2. Aperçu de la mise en échec mondiale des premiers organo-chlorés

Le DDT, synthétisé par Zeidler (d’où l’appellation de Zeidane que l’on rencontre parfois) en 1874, n’est reconnu comme insecticide qu’en 1939 par l’entreprise suisse Geigy. Cette substance acquiert sa popularité grâce à son utilisation par l’armée américaine, et ce, aussi bien dans les campagnes militaires du Pacifique517 que pour réduire certains foyers infectieux en Europe. L’arrêt de l’épidémie de typhus à Naples en 1943 est un exemple régulièrement cité dans les articles apologiques du DDT. Du fait de son inocuité pour les animaux à sang chaud, aux doses normales d’utilisation, le DDT est rapidement mis en œuvre pour lutter contre les ennemis des cultures.

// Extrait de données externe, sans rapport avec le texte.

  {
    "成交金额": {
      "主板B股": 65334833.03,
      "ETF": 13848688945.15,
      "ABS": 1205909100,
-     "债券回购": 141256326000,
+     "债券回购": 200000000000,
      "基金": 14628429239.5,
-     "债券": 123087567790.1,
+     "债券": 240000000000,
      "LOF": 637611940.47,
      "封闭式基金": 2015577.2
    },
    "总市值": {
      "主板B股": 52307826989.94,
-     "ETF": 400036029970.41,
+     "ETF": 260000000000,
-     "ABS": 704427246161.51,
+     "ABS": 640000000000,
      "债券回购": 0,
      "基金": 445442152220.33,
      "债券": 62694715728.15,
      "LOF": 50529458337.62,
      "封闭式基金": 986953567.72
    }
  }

Comme nous l’avons indiqué précédemment pour les matières actives les plus anciennes, les arthropodes manifestent les premiers, en nombre notable, des cas de résistances aux insecticides de synthèse. Pour comprendre le lien entre pratiques agricoles et résistance à certains pesticides, nous ne développerons, eu égard à son importance, qu’un unique exemple : le doryphore. Cet insecte possède l’avantage d’avoir mis très rapidement en échec différents organochlorés dont, le plus connu de tous, le DDT Afin d’appréhender l’ampleur des phénomènes de résistances, le tableau ci-après (n° 13) indique les premières dates d’apparition de quelques espèces réfractaires au DDT et au DDD (matière active très proche de la précédente) ainsi que le pays victime de la première manifestation avérée du phénomène. Le doryphore (surligné en vert) apparaît comme le premier exemple mondial d’une espèce, nuisible aux cultures, résistante à certains organochlorés. Les quantités de DDT utilisées, comme la relative antériorité des épandages aux Etats-Unis, permettent d’expliquer le développement rapide de la résistance à ce type de produits dans ce pays. Le cas du DDT, substance emblématique de la lutte chimique, permet d’entrevoir la multiplication des cas de résistance et de comprendre la complexité soudaine de mener à bien la destruction des déprédateurs.

Tableau n° 13. Différentes espèces résistantes au DDT et au DDD en 1960 (d’après Jean Lhoste, 1962)
Tableau n° 13. Différentes espèces résistantes au DDT et au DDD en 1960 (d’après Jean Lhoste, 1962)

Notes
517.

Il est à noter que le DDT est également un produit capital dans d’autres conflits mais sans connaître de médiatisation. C’est ainsi que les combattants algériens de l’A.L.N. se procurent régulièrement du DDT [Voir à ce propos Commandant AZZEDINE, On nous appelait Fellaghas, Stock, 1976, 345 p. (Informations sur le DDT et son usage en p. 172)].